- Extrait choisi:
+++++

Désormais installé et reconnu, le réalisateur-chorégraphe enchaîne ainsi avec la comédie "classique" "L'Intrépide" (1952). Mais sa spécialité reste bel et bien le musical, on peut citer "Les Sept Femmes de Barbe-Rousse" (1954) et "Beau Fixe sur New-York" (1955).

Il termine son contrat avec la MGM en tournant les quatre derniers jours du film "Kismet" (1955) de Vincente Minnelli, ce dernier ayant d'autres engagements. Il part ensuite chez Paramount où on lui propose de tourner "Drôle de Frimousse" (1957 - ci-dessous) avec les stars Audrey Hepburn et Fred Astaire. Sur ce film, ayant besoin d'une musique de Gershwin dont les droits appartenaient à Warner, il accepta en contre partie de réaliser "Jeu de Pyjama" (1957) pour Warner avec Doris Day. Ce dernier film reçut un éloge de Jean-Luc Godard qui écrivit : "Donen est sûrement le maître de la comédie musicale. "Jeu de Pyjama" existe pour le prouver."

Ensuite c'est la star Cary Grant qui le demande pour un projet que l'acteur portait alors qu'il était encore à la MGM. L'histoire n'est pas sans rappeler "Un Jour à New-York" à la différence près que l'histoire de ces trois marins en permission est une comédie plus noire. Stanley Donen accepte de tourner "Embrasse-la pour moi" (1957) à la condition que la Fox rachète son contrat à la MGM. Malgré un accueil mitigé du film, le réalisateur est désormais libre et devient producteur-réalisateur indépendant.

 

Il co-fonde avec Cary Grant la firme de production Grandon Productions avec un contrat de distribution via Warner. Les deux associés inaugurent leur société avec la comédie romantique "Indiscret" (1958) où Grant joue aux côtés de Ingrid Bergman. L'accueil public et critique est important à tel point que certains compare Donen à Ernts Lubitsh et George Cukor. Le film ayant été tourné en Angleterre, Donen en profite et s'installe là-bas où il restera jusqu'au début des années 70.

 

Après la comédie musicale "Cette satanée Lola" (1958) le réalisateur délaisse un peu le genre et explore d'autres genres. Le fait que l'Âge d'Or des comédies musicales soit déjà du passé n'y semble pas pour rien...

Si le musical n'est plus, Donen reste surtout attiré par la comédie avec notamment "Un cadeau pour le Patron" (1960) et "Ailleurs l'Herbe est plus Verte" (1960 - ci-dessus), ce dernier offrant un casting étoilé composé de Cary Grant, Jean Simmons, Robert Mitchum et Deborah Kerr.

+++++

- Données fournies:
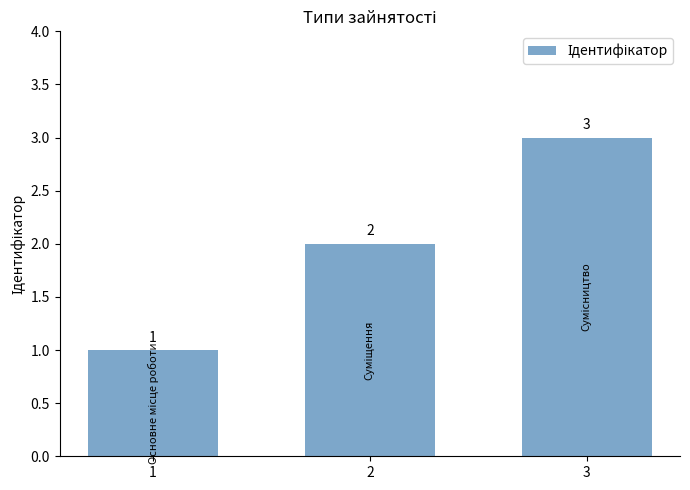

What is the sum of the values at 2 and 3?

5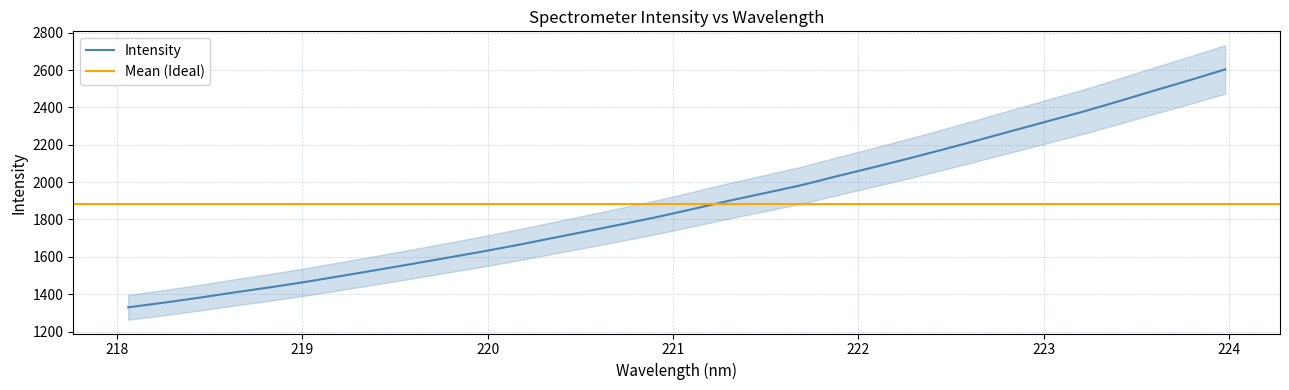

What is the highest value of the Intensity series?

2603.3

+++++

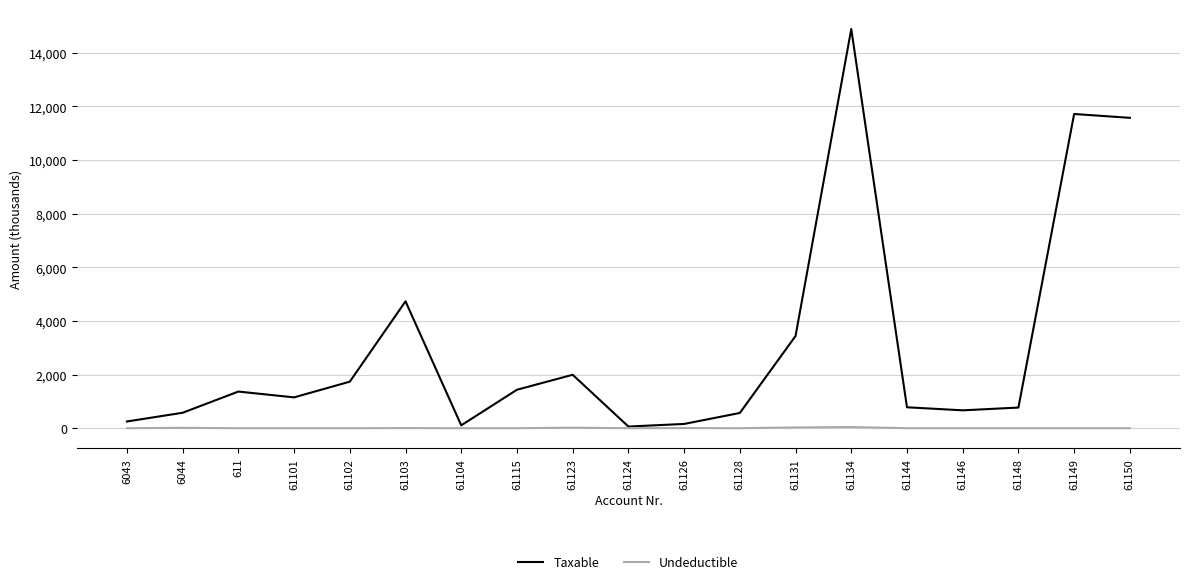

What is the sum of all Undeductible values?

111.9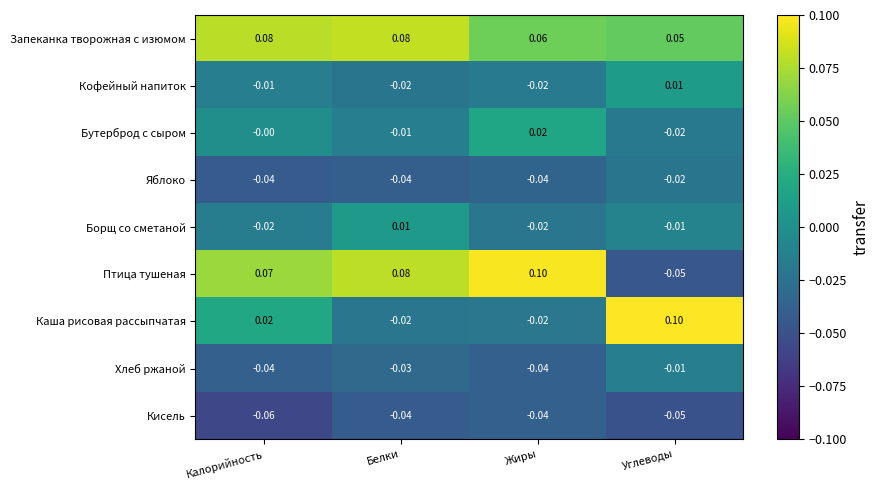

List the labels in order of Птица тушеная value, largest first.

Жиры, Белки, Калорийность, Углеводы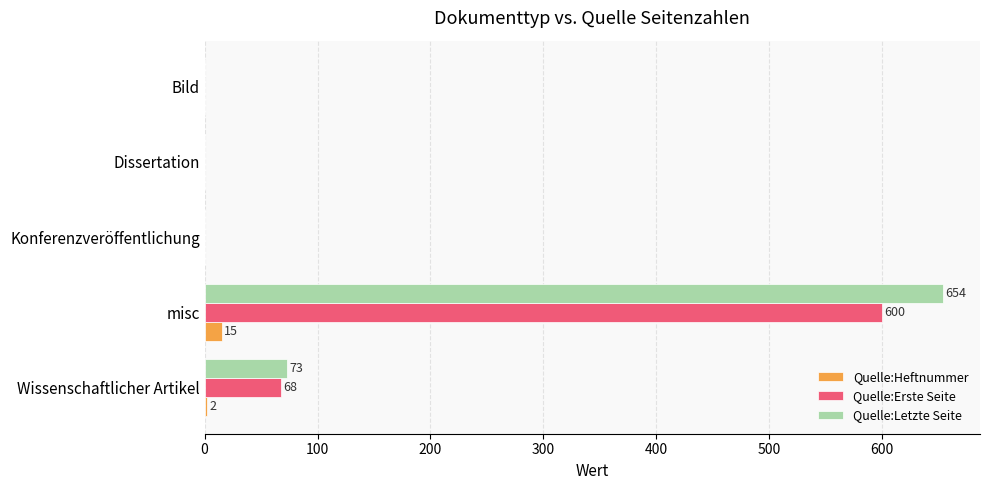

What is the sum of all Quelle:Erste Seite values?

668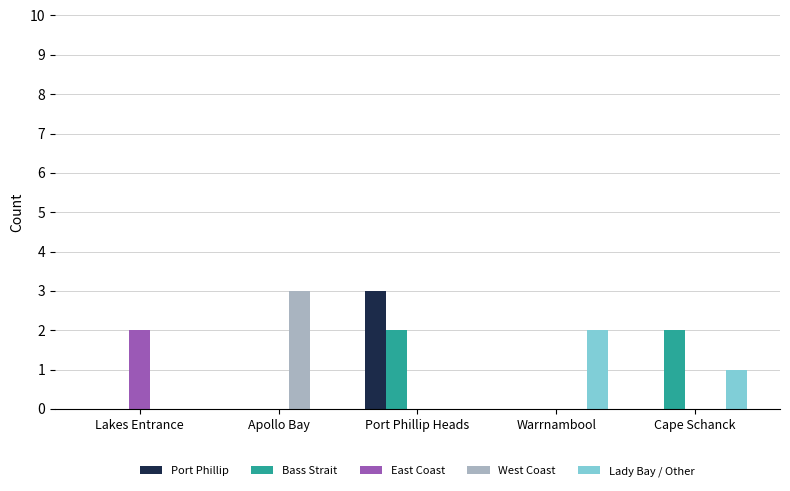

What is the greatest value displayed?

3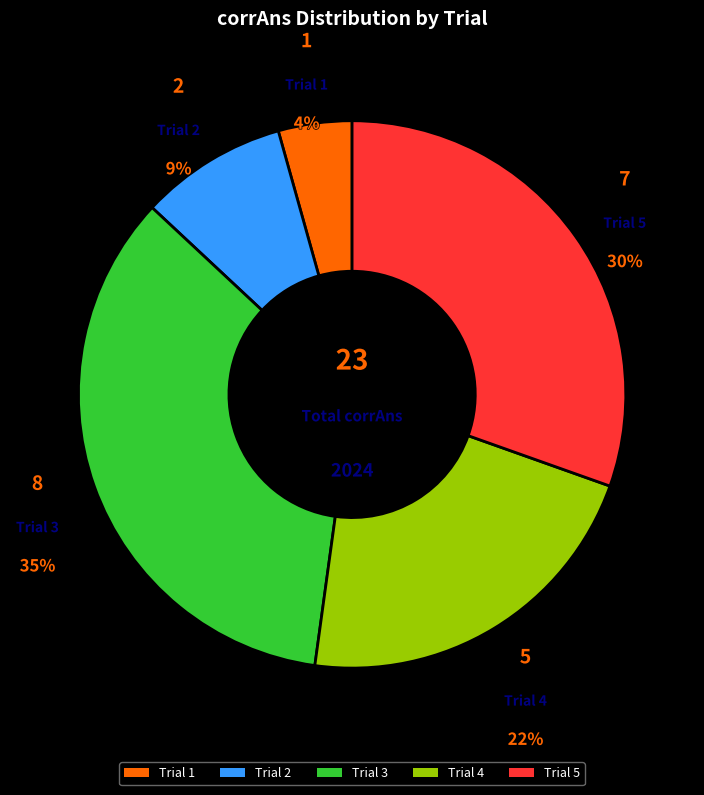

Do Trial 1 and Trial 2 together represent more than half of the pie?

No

+++++

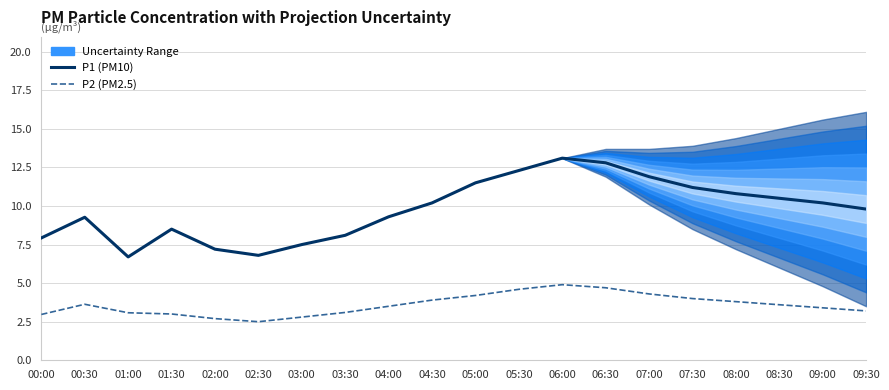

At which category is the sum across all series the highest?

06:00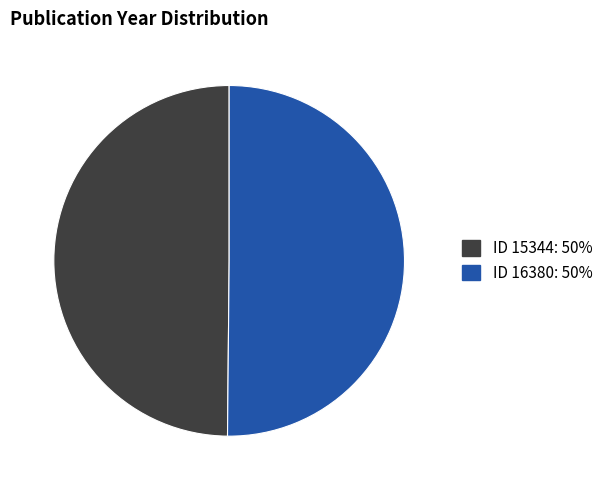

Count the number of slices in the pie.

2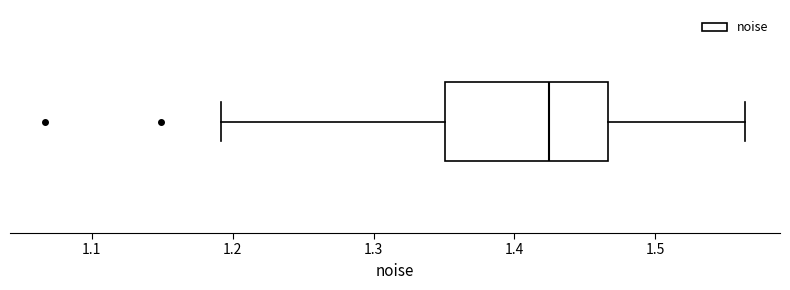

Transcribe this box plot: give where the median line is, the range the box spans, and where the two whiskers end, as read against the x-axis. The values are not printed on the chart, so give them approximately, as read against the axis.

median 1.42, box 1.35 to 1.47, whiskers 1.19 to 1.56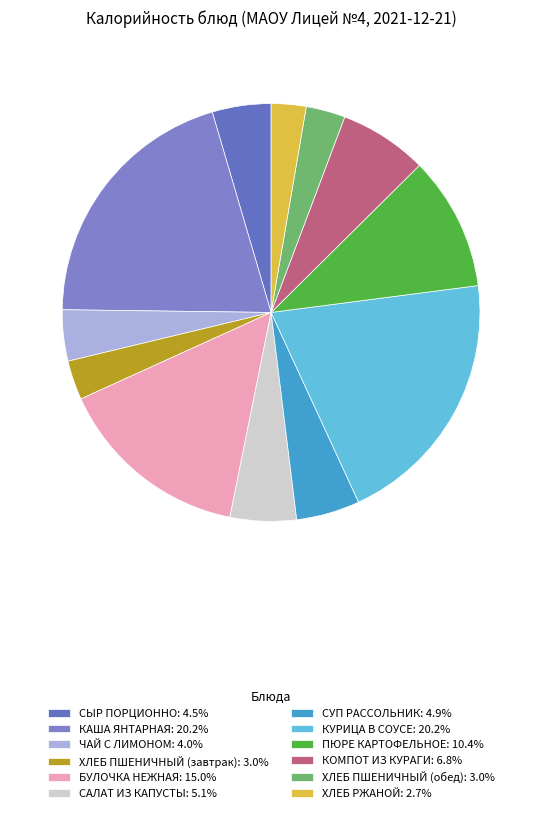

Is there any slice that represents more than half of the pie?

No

+++++

- Consigne:
Répondez, s'il vous plaît, à ces questions à partir de l'extrait sur Stanley Donen :
(a) Quel film Donen tourne-t-il pour Warner en échange des droits d'une musique de Gershwin ?
(b) Avec qui fonde-t-il Grandon Productions ?
(c) Jusqu'à quand reste-t-il installé en Angleterre ?

- Exercice terminé:
(a) « Jeu de Pyjama » (1957), avec Doris Day.
(b) Avec Cary Grant.
(c) Jusqu'au début des années 70.